Weaponization: Ubiquity and Metaphorical Meaningfulness
Conceptual metaphor theory implies that ubiquitous metaphors become mere descriptions or concepts if they are not embedded in competing discursive communities. This paper demonstrates that weaponiz- retained its meaningfulness after becoming ubiquitous despite being used by all sides in contemporary contentious politics. Because metaphors derive their figurativeness through tension, weaponiz- shows that temporality, or social time, can be marshaled to contrast an unpleasant "now" with a better "past." This metaphoricity stands in contrast to the word's conceptual origins in the Cold War defense industry as a literal description of the logistical deployment of weapons systems. As the word's use mutated into a metaphor around 2003, it took on its contemporary moral meaning of over-politicizing things that had been, and should remain, neutral or peaceful.

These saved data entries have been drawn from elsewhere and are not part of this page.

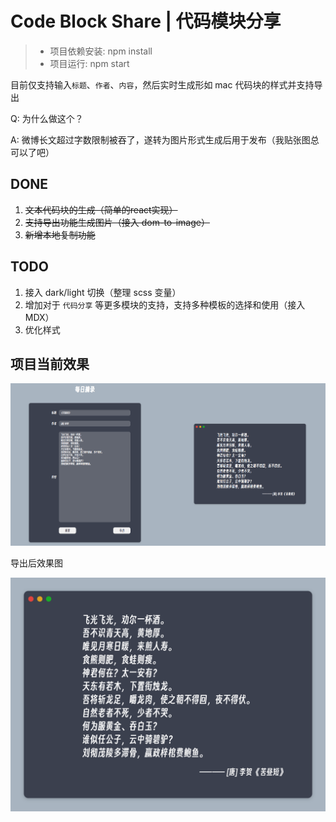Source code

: # Code Block Share | 代码模块分享

> - 项目依赖安装: npm install
> - 项目运行: npm start

目前仅支持输入`标题`、`作者`、`内容`，然后实时生成形如 mac 代码块的样式并支持导出



Q: 为什么做这个？

A: 微博长文超过字数限制被吞了，遂转为图片形式生成后用于发布（我贴张图总可以了吧）



## DONE

1. ~~文本代码块的生成（简单的react实现）~~
2. ~~支持导出功能生成图片（接入 dom-to-image）~~
3. ~~新增本地复制功能~~

## TODO

1. 接入 dark/light 切换（整理 scss 变量）
3. 增加对于 `代码分享` 等更多模块的支持，支持多种模板的选择和使用（接入 MDX）
4. 优化样式

## 项目当前效果

![效果展示](./assets/项目效果图.PNG)

导出后效果图

![效果展示](./assets/导出后效果图.png)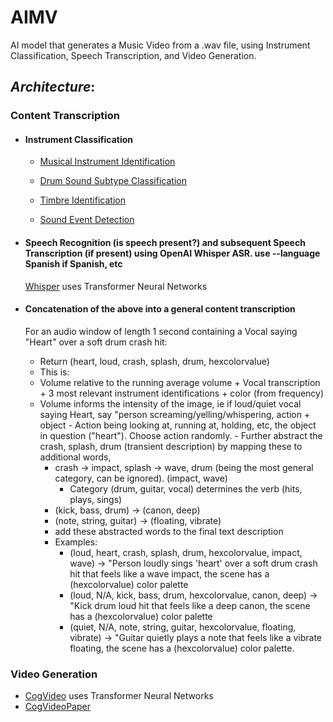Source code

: # AIMV
AI model that generates a Music Video from a .wav file, using Instrument Classification, Speech Transcription, and Video Generation. 
## *Architecture*:
### Content Transcription
  - #### **Instrument Classification**
    - [Musical Instrument Identification](https://www.mdpi.com/1424-8220/22/8/3033/pdf?version=1650009477)
    
    - [Drum Sound Subtype Classification](https://www.researchgate.net/publication/41538774_Classification_of_snare_drum_sounds_using_neural_networks)
    
    - [Timbre Identification](https://iopscience.iop.org/article/10.1088/1742-6596/1856/1/012006/pdf)
    
    - [Sound Event Detection](https://arxiv.org/pdf/2107.05463)
    
  - #### Speech Recognition (is speech present?) and subsequent Speech Transcription (if present) using OpenAI Whisper ASR. use --language Spanish if Spanish, etc
    [Whisper](https://github.com/openai/whisper) uses Transformer Neural Networks
    
  - #### Concatenation of the above into a general content transcription
    For an audio window of length 1 second containing a Vocal saying "Heart" over a soft drum crash hit:
      - Return (heart, loud, crash, splash, drum, hexcolorvalue)
      - This is:
      -   Volume relative to the running average volume + Vocal transcription + 3 most relevant instrument identifications + color (from frequency)
      -   Volume informs the intensity of the image, ie if loud/quiet vocal saying Heart, say "person screaming/yelling/whispering, action + object
        - Action being looking at, running at, holding, etc, the object in question ("heart"). Choose action randomly. 
        - Further abstract the crash, splash, drum (transient description) by mapping these to additional words, 
          - crash -> impact, splash -> wave, drum (being the most general category, can be ignored). (impact, wave)
            - Category (drum, guitar, vocal) determines the verb (hits, plays, sings)
          - (kick, bass, drum) -> (canon, deep)
          - (note, string, guitar) -> (floating, vibrate)
          - add these abstracted words to the final text description
          - Examples:
            - (loud, heart, crash, splash, drum, hexcolorvalue, impact, wave) -> "Person loudly sings 'heart' over a soft drum crash hit that feels like a wave impact, the scene has a (hexcolorvalue) color palette 
            - (loud, N/A, kick, bass, drum, hexcolorvalue, canon, deep) -> "Kick drum loud hit that feels like a deep canon, the scene has a (hexcolorvalue) color palette
            - (quiet, N/A, note, string, guitar, hexcolorvalue, floating, vibrate) -> "Guitar quietly plays a note that feels like a vibrate floating, the scene has a (hexcolorvalue) color palette.  

### **Video Generation**
  - [CogVideo](https://github.com/THUDM/CogVideo) uses Transformer Neural Networks
  - [CogVideoPaper](https://github.com/THUDM/CogVideo)
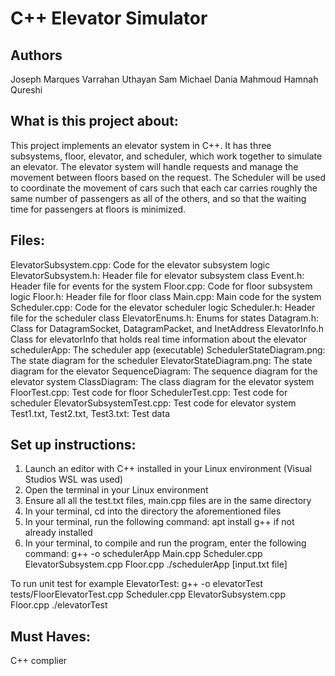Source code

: # C++ Elevator Simulator

## Authors
Joseph Marques
Varrahan Uthayan
Sam Michael
Dania Mahmoud
Hamnah Qureshi

## What is this project about:
This project implements an elevator system in C++. It has three subsystems, floor, elevator, and scheduler, which work together to simulate an elevator. 
The elevator system will handle requests and manage the movement between floors based on the request.
The Scheduler will be used to coordinate the movement of cars such that each car carries roughly the same number of passengers as all of the others, 
and so that the waiting time for passengers at floors is minimized.

## Files:
ElevatorSubsystem.cpp: Code for the elevator subsystem logic
ElevatorSubsystem.h: Header file for elevator subsystem class
Event.h: Header file for events for the system
Floor.cpp: Code for floor subsystem logic
Floor.h: Header file for floor class
Main.cpp: Main code for the system
Scheduler.cpp: Code for the elevator scheduler logic
Scheduler.h: Header file for the scheduler class
ElevatorEnums.h: Enums for states
Datagram.h: Class for DatagramSocket, DatagramPacket, and InetAddress
ElevatorInfo.h Class for elevatorInfo that holds real time information about the elevator
schedulerApp: The scheduler app (executable)
SchedulerStateDiagram.png: The state diagram for the scheduler
ElevatorStateDiagram.png: The state diagram for the elevator
SequenceDiagram: The sequence diagram for the elevator system
ClassDiagram: The class diagram for the elevator system
FloorTest.cpp: Test code for floor
SchedulerTest.cpp: Test code for scheduler
ElevatorSubsystemTest.cpp: Test code for elevator system
Test1.txt, Test2.txt, Test3.txt: Test data

## Set up instructions:
1. Launch an editor with C++ installed in your Linux environment (Visual Studios WSL was used)
2. Open the terminal in your Linux environment
3. Ensure all all the test<x>.txt files, main.cpp files are in the same directory
3. In your terminal, cd into the directory the aforementioned files
4. In your terminal, run the following command: apt install g++ if not already installed
5. In your terminal, to compile and run the program, enter the following command:
g++ -o schedulerApp Main.cpp Scheduler.cpp ElevatorSubsystem.cpp Floor.cpp 
./schedulerApp [input.txt file]

To run unit test for example ElevatorTest:
g++ -o elevatorTest tests/FloorElevatorTest.cpp Scheduler.cpp ElevatorSubsystem.cpp Floor.cpp
./elevatorTest

## Must Haves:
C++ complier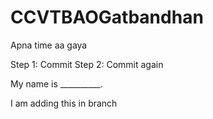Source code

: # CCVTBAOGatbandhan
Apna time aa gaya

Step 1: Commit
Step 2: Commit again

My name is __________.

I am adding this in branch
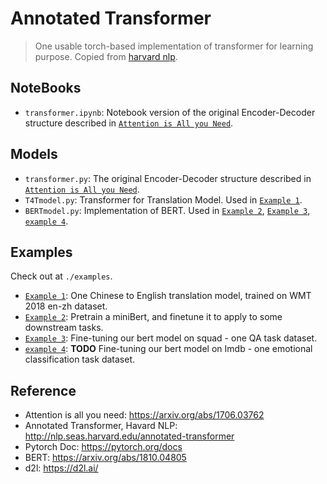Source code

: # Annotated Transformer
> One usable torch-based implementation of transformer for learning purpose. Copied from [harvard nlp](http://nlp.seas.harvard.edu/annotated-transformer).

## NoteBooks
-  `transformer.ipynb`: Notebook version of the original Encoder-Decoder structure described in [`Attention is All you Need`](https://arxiv.org/abs/1706.03762). 

## Models
- `transformer.py`: The original Encoder-Decoder structure described in [`Attention is All you Need`](https://arxiv.org/abs/1706.03762). 
- `T4Tmodel.py`: Transformer for Translation Model. Used in [`Example 1`](./examples/eg1_WMT2018en-zh/).
- `BERTmodel.py`: Implementation of BERT. Used in [`Example 2`](./examples/eg2_miniBert/), [`Example 3`](./examples/eg3_miniBert4Squad/), [`example 4`]().

## Examples
Check out at `./examples`.

- [`Example 1`](./examples/eg1_WMT2018en-zh/): One Chinese to English translation model, trained on WMT 2018 en-zh dataset.
- [`Example 2`](./examples/eg2_miniBert/): Pretrain a miniBert, and finetune it to apply to some downstream tasks.
- [`Example 3`](./examples/eg3_miniBert4Squad/): Fine-tuning our bert model on squad - one QA task dataset.
- [`example 4`](): **TODO** Fine-tuning our bert model on Imdb - one emotional classification task dataset.

## Reference
- Attention is all you need: https://arxiv.org/abs/1706.03762
- Annotated Transformer, Havard NLP: http://nlp.seas.harvard.edu/annotated-transformer
- Pytorch Doc: https://pytorch.org/docs
- BERT: https://arxiv.org/abs/1810.04805
- d2l: https://d2l.ai/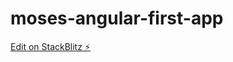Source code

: # moses-angular-first-app

[Edit on StackBlitz ⚡️](https://stackblitz.com/edit/moses-angular-first-app)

By 2017 "the weaponization of everything" implied that all aspects of social life were newly embroiled in illegitimate politics, making the metaphor a profound act of nostalgia that erased even recent conflicts. This paper thus adds temporal rhetorical tension as one of the ways that metaphors can retain meaningfulness through a case study of a metaphor that arose only recently, demonstrating the usefulness of diachronic analyses of novel metaphor emergence.
Mattson, Greggor. 2020. "Weaponization: Ubiquity and Metaphorical Meaningfulness." Metaphor and Symbol 35(4): 250-265.